The Cotton Situation and Program for Dealing With It
By B.W. Kilgore, Director, N.C. Exp. Station and Extension Service and Treasure, N.C. Cotton Association
The South and North Carolina particularly, wrought wonderfully well during the war period. Large crops, except cotton, have been made, particularly food crops. The cotton crops of the country for the four years of the war—1915 to 1918—were 11,700,000 bales, 11,302,000, 11,450,000 and 11,192,000, or an average of 11,411,000 bales, against the four pre-war crops of 1911-14 of 16,135,000, 14,156,000, 13,703,000, 15,693,000, or an average of 14,922,000 bales, which is an average of 3,511,000 bales more annually prior to, than during the war period.
The acreage of the last year was but 942,000 less than for 1914 when the bumper crop of 16,135,000 bales was produced. The low production for the past four years has been due mainly to bad seasonal conditions in Texas and Oklahoma. Good weather rains already have been had in these states, and with the same acreage as in 1918, near 36,000,000—and good seasons, a crop well nigh as large as our largest can and likely would be made, which is far beyond what there are any reasons to think the world will consume.
Big Crop, Low Price
Our bumper cotton crop of 16,000,000 bales in 1914 brought $800,000,000 and our 11,500,000 bale crop of 1917 brought the South $1,600,000,000, or twice as much as the bumper crop. We know what this means—“Big crop, low price.” Cotton at present prices is at, if not below, the cost of production, and not an inconsiderable number of North Carolina farmers have cotton of two years on hand.
It would seem that the world needs and will consume at cost of production, plus a fair profit, the small crop of 1918, especially as this is one of the four small crops in succession, the average for the four years being 11,411,000 bales or 14,000,000 less than the four year war period than for the four year pre-war period.
To Make This Effective
What can be done to make this effective?
1. A well-defined co-operative program on the part of the banker, the merchant and the farmer for holding and selling should bring results.
2. Along with the movement to enable the farmer, the merchant and the banker, or whoever has cotton, to hold it till the right time to sell, must go a program to house the staple.
3. What is perhaps more important when measured in terms of its effect upon the future of our farming industry, is a plan for preventing the production of a cotton crop this year greater than the world will require. A reduction in acreage of from one-fifth to one-third has been suggested as a method of doing this. This would mean for North Carolina in round numbers, a million acres instead of a million and a half of cotton.
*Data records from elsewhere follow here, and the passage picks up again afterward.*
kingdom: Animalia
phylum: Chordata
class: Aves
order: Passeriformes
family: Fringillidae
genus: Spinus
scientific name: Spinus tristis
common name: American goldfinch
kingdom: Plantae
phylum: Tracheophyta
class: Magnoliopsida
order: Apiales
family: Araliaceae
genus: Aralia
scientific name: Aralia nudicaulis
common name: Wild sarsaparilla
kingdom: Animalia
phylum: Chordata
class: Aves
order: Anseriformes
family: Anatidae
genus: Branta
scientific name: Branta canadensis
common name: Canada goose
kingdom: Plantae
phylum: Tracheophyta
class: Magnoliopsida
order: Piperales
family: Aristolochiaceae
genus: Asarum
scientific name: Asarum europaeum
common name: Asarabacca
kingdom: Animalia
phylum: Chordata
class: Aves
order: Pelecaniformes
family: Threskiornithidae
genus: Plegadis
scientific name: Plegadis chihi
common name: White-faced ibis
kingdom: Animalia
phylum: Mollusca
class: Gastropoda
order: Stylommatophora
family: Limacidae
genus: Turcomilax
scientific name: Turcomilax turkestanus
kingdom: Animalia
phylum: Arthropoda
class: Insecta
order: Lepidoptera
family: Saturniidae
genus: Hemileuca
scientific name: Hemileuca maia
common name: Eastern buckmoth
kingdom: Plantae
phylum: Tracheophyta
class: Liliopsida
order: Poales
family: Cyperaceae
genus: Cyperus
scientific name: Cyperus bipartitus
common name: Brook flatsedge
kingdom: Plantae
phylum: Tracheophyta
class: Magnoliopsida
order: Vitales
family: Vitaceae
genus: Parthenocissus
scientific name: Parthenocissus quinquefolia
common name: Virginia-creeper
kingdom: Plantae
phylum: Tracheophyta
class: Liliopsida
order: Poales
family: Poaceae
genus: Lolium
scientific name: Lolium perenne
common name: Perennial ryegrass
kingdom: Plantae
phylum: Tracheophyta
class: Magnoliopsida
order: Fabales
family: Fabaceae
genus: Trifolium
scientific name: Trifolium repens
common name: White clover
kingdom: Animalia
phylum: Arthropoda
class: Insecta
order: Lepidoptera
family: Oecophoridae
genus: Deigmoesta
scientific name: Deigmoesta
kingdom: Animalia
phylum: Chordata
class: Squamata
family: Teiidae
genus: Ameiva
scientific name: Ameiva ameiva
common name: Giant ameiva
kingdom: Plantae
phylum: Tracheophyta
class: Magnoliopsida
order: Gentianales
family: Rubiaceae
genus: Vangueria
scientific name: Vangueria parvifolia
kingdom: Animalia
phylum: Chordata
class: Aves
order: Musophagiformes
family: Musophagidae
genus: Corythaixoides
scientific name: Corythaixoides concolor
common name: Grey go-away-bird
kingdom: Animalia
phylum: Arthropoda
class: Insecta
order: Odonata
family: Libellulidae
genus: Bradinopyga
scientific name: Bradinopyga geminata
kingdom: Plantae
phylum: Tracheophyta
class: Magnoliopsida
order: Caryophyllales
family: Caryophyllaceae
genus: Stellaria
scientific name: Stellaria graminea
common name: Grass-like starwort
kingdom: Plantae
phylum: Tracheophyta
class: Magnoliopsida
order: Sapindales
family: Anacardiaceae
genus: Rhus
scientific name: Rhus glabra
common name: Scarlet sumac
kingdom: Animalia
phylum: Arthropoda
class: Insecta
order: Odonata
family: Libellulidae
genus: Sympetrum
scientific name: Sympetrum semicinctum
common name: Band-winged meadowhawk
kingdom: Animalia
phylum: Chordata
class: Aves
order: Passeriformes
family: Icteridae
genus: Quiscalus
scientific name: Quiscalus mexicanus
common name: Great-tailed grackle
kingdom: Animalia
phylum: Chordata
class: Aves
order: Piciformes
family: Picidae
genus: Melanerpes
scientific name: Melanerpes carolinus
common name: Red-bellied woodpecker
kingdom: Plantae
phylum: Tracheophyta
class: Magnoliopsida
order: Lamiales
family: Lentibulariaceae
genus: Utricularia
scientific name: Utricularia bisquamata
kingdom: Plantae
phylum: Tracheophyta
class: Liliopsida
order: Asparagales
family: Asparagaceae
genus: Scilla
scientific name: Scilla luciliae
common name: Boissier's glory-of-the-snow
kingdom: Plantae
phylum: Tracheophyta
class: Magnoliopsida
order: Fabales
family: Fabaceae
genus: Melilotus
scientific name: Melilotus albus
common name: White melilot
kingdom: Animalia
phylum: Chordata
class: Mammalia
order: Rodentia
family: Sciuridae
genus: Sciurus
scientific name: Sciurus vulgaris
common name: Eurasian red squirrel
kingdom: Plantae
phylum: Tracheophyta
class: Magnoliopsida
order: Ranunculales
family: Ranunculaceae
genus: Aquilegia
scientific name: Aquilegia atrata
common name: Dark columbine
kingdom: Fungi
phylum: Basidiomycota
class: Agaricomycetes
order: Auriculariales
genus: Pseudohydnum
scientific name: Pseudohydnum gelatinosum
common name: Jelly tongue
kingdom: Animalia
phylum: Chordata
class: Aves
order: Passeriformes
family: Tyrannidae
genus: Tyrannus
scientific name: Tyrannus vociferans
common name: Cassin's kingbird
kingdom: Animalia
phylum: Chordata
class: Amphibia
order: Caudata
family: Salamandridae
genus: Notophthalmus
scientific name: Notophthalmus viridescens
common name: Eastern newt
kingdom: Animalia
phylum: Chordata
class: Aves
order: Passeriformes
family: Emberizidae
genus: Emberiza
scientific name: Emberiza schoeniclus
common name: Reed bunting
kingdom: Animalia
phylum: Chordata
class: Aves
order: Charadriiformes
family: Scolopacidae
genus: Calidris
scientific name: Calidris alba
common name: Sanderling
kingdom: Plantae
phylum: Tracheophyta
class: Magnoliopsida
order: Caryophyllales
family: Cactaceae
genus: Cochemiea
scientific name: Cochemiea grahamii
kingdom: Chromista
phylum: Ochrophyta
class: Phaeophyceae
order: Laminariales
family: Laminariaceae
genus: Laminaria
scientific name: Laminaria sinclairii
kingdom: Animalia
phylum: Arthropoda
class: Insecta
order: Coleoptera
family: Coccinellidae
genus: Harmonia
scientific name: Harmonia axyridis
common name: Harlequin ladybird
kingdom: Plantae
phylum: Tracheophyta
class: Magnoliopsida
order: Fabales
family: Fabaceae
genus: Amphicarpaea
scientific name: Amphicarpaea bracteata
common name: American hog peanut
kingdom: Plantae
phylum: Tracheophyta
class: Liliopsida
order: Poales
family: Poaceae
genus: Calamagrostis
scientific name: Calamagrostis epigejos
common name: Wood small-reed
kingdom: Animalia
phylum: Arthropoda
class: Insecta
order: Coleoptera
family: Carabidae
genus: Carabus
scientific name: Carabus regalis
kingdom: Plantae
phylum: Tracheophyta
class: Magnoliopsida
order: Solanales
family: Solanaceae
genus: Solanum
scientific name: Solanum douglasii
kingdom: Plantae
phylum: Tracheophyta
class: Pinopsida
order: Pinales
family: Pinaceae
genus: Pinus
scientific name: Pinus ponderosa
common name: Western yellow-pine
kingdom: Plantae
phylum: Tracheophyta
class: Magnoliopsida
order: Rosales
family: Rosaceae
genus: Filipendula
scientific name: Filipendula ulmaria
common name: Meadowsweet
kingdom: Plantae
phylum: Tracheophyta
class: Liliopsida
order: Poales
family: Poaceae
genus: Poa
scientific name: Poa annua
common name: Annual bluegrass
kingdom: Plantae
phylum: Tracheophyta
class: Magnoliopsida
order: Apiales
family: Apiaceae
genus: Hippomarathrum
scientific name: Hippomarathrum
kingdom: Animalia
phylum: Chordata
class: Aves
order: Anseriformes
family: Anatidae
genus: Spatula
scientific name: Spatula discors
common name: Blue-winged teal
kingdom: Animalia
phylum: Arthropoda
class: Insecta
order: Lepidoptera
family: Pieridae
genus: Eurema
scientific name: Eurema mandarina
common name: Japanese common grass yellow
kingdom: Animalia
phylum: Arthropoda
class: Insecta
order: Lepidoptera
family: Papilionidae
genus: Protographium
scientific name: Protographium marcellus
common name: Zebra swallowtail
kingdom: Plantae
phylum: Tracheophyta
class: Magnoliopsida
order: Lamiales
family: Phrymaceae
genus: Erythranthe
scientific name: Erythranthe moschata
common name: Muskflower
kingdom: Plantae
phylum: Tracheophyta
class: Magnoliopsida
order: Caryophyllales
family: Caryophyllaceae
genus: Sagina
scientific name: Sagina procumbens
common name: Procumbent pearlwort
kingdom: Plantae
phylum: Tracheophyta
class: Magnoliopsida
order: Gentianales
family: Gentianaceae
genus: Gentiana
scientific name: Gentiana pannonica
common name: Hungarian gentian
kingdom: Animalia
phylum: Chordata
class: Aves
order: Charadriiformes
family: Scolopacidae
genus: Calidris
This would leave a half million acres heretofore devoted to cotton available for food, feed and soil-improving crops.
Better Land for Cotton
Cotton should likely, in most cases, be put on the better land, including some at least of the land planted to soil improving crops during the past year. It should be fertilized with the view of economy so as to meet the needs of the land thus used and the crop, and increasing the acreage production and reducing the cost so as to meet the almost certain lower price for cotton next fall.
Another matter of serious concern is the price of fertilizers. The prices are the highest we have ever known, and while the cotton grower cannot afford to allow his acreage yields to decline, fertilizers must be used to meet the needs of the soil and the crop.
Food and Feed Crops
It will be easily agreed that all reduction in cotton should go into food and feed crops and pasture in an effort to make all the food and feed for the State on the farms of the State, so as to save transportation charges and intervening profits, to make easy the holding of cotton, tobacco, peanuts and other money crops, and to encourage and support our growing livestock industry—beef cattle, hogs, poultry, sheep and dairy cows for the family cow, our dairies and creameries and for our new cheese industry—these, together with our farm and townspeople and our animals, make a practically sure market for all the food and feed crops and roughage that can be grown.
Entitled to Better Living Conditions
Finally, we must have in mind as a whole people a readjustment of our wage and living scale. We should not want to go back to the old conditions as regards these. Cotton, peanuts, tobacco and other money and general crops in the whole South have been produced with low priced labor—with much child labor unpaid or underpaid. These crops have been sold to the world on a basis of this kind of labor and we have bought products from other parts of the country on basis of a higher income and a higher living scale than our own, greatly to the detriment of our own standard of living as a section.